Exercise prompt: Starting from the top of the entries below and ending with the line containing "BERKELANJUTAN DI PASAR MODAL ASEAN", restate every line word for word, pictures omitted.

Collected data
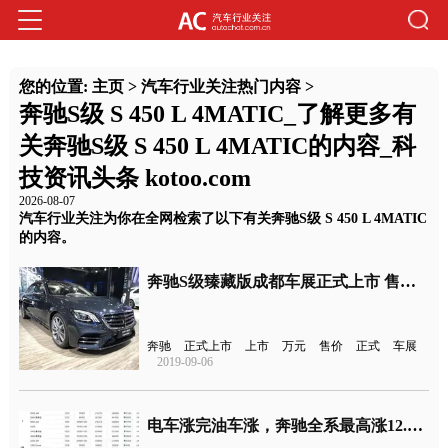
您的位置:
主页
>
汽车行业关注热门内容
>
奔驰S级 S 450 L 4MATIC_了解更多有
关奔驰S级 S 450 L 4MATIC的内容_科
技资讯头条 kotoo.com
2026-08-07
汽车行业关注为你在全网检索了以下有关奔驰S级 S 450 L 4MATIC
的内容。
奔驰S级臻藏版成都车展正式上市 售价为84.28-169.28万元
奔驰
正式上市
上市
万元
售价
正式
车展
2019-09-06
电车涨完油车涨，奔驰全系最高涨12.1万元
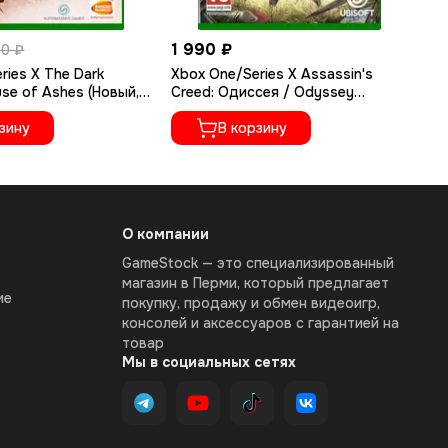
1 990 ₽
2 
90 ₽
ries X The Dark
Xbox One/Series X Assassin's
Xb
use of Ashes (Новый,
Creed: Одиссея / Odyssey
St
а русском языке)
(Новый, Полностью на русском
Bu
зину
языке)
В корзину
су
О компании
GameStock — это специализированный
магазин в Перми, который предлагает
ие
покупку, продажу и обмен видеоигр,
консолей и аксессуаров с гарантией на
товар
Мы в социальных сетях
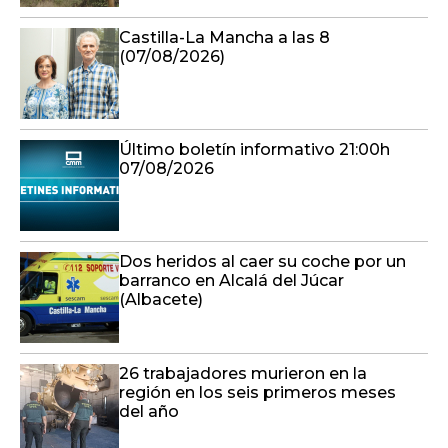
Castilla-La Mancha a las 8
(07/08/2026)
Último boletín informativo 21:00h
07/08/2026
Dos heridos al caer su coche por un
barranco en Alcalá del Júcar
(Albacete)
26 trabajadores murieron en la
región en los seis primeros meses
del año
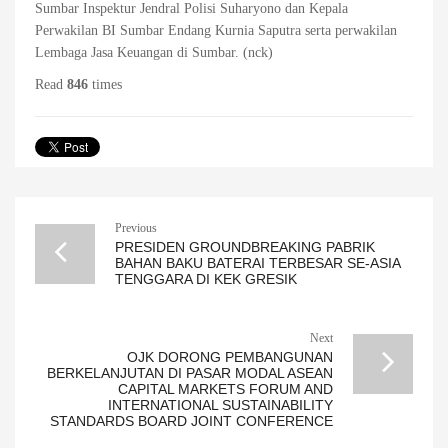
Sumbar Inspektur Jendral Polisi Suharyono dan Kepala
Perwakilan BI Sumbar Endang Kurnia Saputra serta perwakilan
Lembaga Jasa Keuangan di Sumbar. (nck)
Read
846
times
Previous
PRESIDEN GROUNDBREAKING PABRIK
BAHAN BAKU BATERAI TERBESAR SE-ASIA
TENGGARA DI KEK GRESIK
Next
OJK DORONG PEMBANGUNAN
BERKELANJUTAN DI PASAR MODAL ASEAN
CAPITAL MARKETS FORUM AND
INTERNATIONAL SUSTAINABILITY
STANDARDS BOARD JOINT CONFERENCE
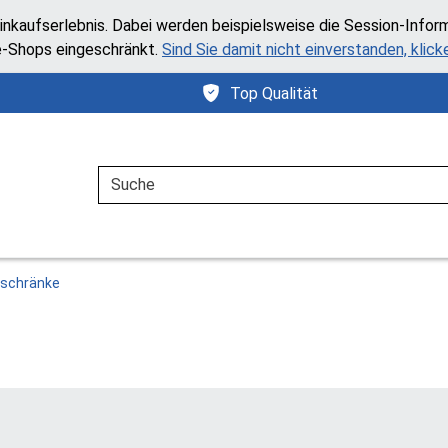
inkaufserlebnis. Dabei werden beispielsweise die Session-Infor
e-Shops eingeschränkt.
Sind Sie damit nicht einverstanden, klicke
Top Qualität
Suche
lschränke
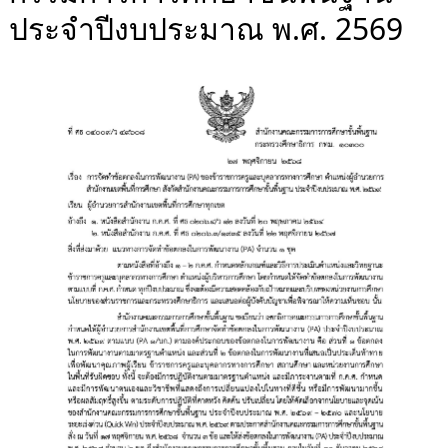
ประจำปีงบประมาณ พ.ศ. 2569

Reply:
您的位置:
主页
>
汽车行业关注热门内容
>
奔驰S级 S 450 L 4MATIC_了解更多有
关奔驰S级 S 450 L 4MATIC的内容_科
技资讯头条 kotoo.com
2026-08-07
汽车行业关注为你在全网检索了以下有关奔驰S级 S 450 L 4MATIC
的内容。
奔驰S级臻藏版成都车展正式上市 售价为84.28-169.28万元
奔驰
正式上市
上市
万元
售价
正式
车展
2019-09-06
电车涨完油车涨，奔驰全系最高涨12.1万元
1 990 ₽
2 
90 ₽
ries X The Dark
Xbox One/Series X Assassin's
Xb
use of Ashes (Новый,
Creed: Одиссея / Odyssey
St
а русском языке)
(Новый, Полностью на русском
Bu
зину
языке)
В корзину
су
О компании
GameStock — это специализированный
магазин в Перми, который предлагает
ие
покупку, продажу и обмен видеоигр,
консолей и аксессуаров с гарантией на
товар
Мы в социальных сетях
Castilla-La Mancha a las 8
(07/08/2026)
Último boletín informativo 21:00h
07/08/2026
Dos heridos al caer su coche por un
barranco en Alcalá del Júcar
(Albacete)
26 trabajadores murieron en la
región en los seis primeros meses
del año
Sumbar Inspektur Jendral Polisi Suharyono dan Kepala
Perwakilan BI Sumbar Endang Kurnia Saputra serta perwakilan
Lembaga Jasa Keuangan di Sumbar. (nck)
Read
846
times
Previous
PRESIDEN GROUNDBREAKING PABRIK
BAHAN BAKU BATERAI TERBESAR SE-ASIA
TENGGARA DI KEK GRESIK
Next
OJK DORONG PEMBANGUNAN
BERKELANJUTAN DI PASAR MODAL ASEAN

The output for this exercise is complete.